Viewers will be asked to chart their own course through The Innovation Lifecycle, with options to view informative facts, videos of various sectors and stages, join the conversation on social media channels, and engage with key stakeholders.
“Every American innovative sector has a story to tell, and each story is unique,” said David Hirschmann, president and CEO of the Chamber’s GIPC. “The Innovation Lifecycle project captures these stories and demonstrates how intellectual property creates jobs, encourages and incentivizes innovation, and promotes long-term economic growth.”
The Innovation Lifecycle identifies the five stages required to take an idea from initial conception to a final product in the marketplace. Users will be able to explore each stage and select from a diverse set of voices in some of America’s most innovative sectors, including entertainment, pharmaceutical or biotechnology, and software industries.

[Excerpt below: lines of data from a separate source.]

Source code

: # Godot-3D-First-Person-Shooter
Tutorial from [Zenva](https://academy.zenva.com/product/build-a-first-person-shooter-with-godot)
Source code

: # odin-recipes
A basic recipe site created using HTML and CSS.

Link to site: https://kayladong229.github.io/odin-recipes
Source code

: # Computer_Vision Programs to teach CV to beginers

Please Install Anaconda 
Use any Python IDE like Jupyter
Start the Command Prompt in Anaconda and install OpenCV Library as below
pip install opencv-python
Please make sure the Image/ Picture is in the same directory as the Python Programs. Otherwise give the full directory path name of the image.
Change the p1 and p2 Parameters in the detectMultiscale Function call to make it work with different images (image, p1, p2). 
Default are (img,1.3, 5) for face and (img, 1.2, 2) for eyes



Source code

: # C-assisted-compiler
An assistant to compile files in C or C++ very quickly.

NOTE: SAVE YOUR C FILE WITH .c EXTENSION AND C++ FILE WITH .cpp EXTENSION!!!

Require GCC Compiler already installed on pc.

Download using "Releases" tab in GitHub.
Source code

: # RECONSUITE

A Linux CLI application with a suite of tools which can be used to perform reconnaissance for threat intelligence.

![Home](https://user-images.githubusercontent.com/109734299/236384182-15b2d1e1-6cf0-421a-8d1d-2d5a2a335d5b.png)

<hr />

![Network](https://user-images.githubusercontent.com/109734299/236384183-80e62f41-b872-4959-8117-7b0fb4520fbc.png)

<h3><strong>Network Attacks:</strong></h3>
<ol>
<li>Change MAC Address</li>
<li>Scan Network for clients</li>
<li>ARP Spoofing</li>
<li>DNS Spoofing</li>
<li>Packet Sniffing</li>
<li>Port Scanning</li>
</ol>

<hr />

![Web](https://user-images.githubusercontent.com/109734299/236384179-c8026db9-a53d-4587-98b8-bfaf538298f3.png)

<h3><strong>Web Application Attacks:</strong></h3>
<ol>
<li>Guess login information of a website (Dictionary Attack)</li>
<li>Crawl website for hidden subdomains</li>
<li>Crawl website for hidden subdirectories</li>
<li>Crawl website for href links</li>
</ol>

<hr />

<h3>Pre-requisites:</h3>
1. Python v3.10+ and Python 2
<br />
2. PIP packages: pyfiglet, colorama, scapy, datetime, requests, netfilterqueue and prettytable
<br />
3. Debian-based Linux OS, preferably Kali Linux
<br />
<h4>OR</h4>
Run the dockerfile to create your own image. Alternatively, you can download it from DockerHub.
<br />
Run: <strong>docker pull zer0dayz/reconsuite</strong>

This interactive resource will provide legislators, policy makers, and the public with a better understanding of the role that IP plays in our economy and society.
“Businesses and individuals are required to pour thousands of man hours and possibly millions of dollars to create something new and bring it to market. That latest movie, pharmaceutical, or ‘it’ technology wouldn’t be possible without intellectual property,” added Hirschmann. “The Innovation Lifecycle shows Congress and the Administration the need to promote sound IP policies to enable these ideas to see the light of day, and sustain strong IP enforcement efforts, like those addressed in rogue sites legislation, in the United States and abroad.”